**About this exercise:** The answer should hold nothing but the lines from the one with "শ্রেয়াস আইয়ারকে যে ১২ লাখ রুপি জরিমা" through the end of the listing below, each exactly as written.
-*-
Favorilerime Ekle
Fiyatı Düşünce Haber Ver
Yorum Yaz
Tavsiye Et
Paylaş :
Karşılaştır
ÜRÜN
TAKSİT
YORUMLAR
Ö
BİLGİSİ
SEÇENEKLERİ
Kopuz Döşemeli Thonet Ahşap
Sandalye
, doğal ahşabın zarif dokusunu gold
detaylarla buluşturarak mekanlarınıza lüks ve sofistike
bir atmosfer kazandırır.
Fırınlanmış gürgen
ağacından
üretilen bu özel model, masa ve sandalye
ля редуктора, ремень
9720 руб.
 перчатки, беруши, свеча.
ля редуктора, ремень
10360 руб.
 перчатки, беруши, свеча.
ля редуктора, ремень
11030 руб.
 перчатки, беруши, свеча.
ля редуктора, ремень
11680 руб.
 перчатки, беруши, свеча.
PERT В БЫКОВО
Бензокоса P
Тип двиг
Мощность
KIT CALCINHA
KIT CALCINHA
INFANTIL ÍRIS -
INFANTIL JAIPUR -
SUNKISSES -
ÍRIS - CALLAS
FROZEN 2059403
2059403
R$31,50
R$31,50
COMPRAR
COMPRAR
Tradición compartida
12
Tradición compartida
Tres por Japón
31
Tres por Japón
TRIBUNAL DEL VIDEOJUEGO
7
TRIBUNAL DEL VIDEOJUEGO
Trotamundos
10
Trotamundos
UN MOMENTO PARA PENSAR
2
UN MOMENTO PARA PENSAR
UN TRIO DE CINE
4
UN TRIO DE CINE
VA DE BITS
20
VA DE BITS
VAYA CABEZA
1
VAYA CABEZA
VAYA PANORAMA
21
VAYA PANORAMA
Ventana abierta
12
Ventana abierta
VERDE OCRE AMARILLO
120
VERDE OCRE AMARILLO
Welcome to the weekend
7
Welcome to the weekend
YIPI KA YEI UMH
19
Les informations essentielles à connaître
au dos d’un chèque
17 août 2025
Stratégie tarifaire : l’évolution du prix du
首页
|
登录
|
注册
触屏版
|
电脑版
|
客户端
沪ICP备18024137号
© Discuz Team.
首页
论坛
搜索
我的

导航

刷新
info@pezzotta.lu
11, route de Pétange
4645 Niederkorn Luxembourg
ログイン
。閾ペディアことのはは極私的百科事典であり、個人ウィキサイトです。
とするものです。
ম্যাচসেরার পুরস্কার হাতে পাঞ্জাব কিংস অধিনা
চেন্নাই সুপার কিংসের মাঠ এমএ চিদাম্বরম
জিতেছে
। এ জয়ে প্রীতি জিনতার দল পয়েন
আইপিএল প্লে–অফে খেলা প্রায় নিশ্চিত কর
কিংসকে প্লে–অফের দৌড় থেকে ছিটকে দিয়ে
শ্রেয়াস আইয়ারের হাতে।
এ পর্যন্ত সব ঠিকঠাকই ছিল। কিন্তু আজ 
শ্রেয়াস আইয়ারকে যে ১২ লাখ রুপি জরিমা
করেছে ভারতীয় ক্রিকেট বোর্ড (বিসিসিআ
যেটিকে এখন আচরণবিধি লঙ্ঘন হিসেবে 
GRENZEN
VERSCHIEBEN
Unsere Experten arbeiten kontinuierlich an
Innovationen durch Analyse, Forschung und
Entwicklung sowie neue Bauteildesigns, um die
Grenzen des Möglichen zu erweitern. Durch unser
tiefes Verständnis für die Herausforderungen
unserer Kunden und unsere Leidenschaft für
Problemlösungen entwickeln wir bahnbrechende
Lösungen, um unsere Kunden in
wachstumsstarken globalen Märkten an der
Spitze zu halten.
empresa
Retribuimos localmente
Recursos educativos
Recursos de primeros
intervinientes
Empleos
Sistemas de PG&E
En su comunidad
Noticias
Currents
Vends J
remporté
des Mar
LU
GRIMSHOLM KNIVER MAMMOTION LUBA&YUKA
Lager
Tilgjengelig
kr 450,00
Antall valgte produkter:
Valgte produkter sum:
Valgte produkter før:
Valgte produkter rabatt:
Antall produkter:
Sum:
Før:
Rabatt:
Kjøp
-*-
**Your response:**
শ্রেয়াস আইয়ারকে যে ১২ লাখ রুপি জরিমা
করেছে ভারতীয় ক্রিকেট বোর্ড (বিসিসিআ
যেটিকে এখন আচরণবিধি লঙ্ঘন হিসেবে 
GRENZEN
VERSCHIEBEN
Unsere Experten arbeiten kontinuierlich an
Innovationen durch Analyse, Forschung und
Entwicklung sowie neue Bauteildesigns, um die
Grenzen des Möglichen zu erweitern. Durch unser
tiefes Verständnis für die Herausforderungen
unserer Kunden und unsere Leidenschaft für
Problemlösungen entwickeln wir bahnbrechende
Lösungen, um unsere Kunden in
wachstumsstarken globalen Märkten an der
Spitze zu halten.
empresa
Retribuimos localmente
Recursos educativos
Recursos de primeros
intervinientes
Empleos
Sistemas de PG&E
En su comunidad
Noticias
Currents
Vends J
remporté
des Mar
LU
GRIMSHOLM KNIVER MAMMOTION LUBA&YUKA
Lager
Tilgjengelig
kr 450,00
Antall valgte produkter:
Valgte produkter sum:
Valgte produkter før:
Valgte produkter rabatt:
Antall produkter:
Sum:
Før:
Rabatt:
Kjøp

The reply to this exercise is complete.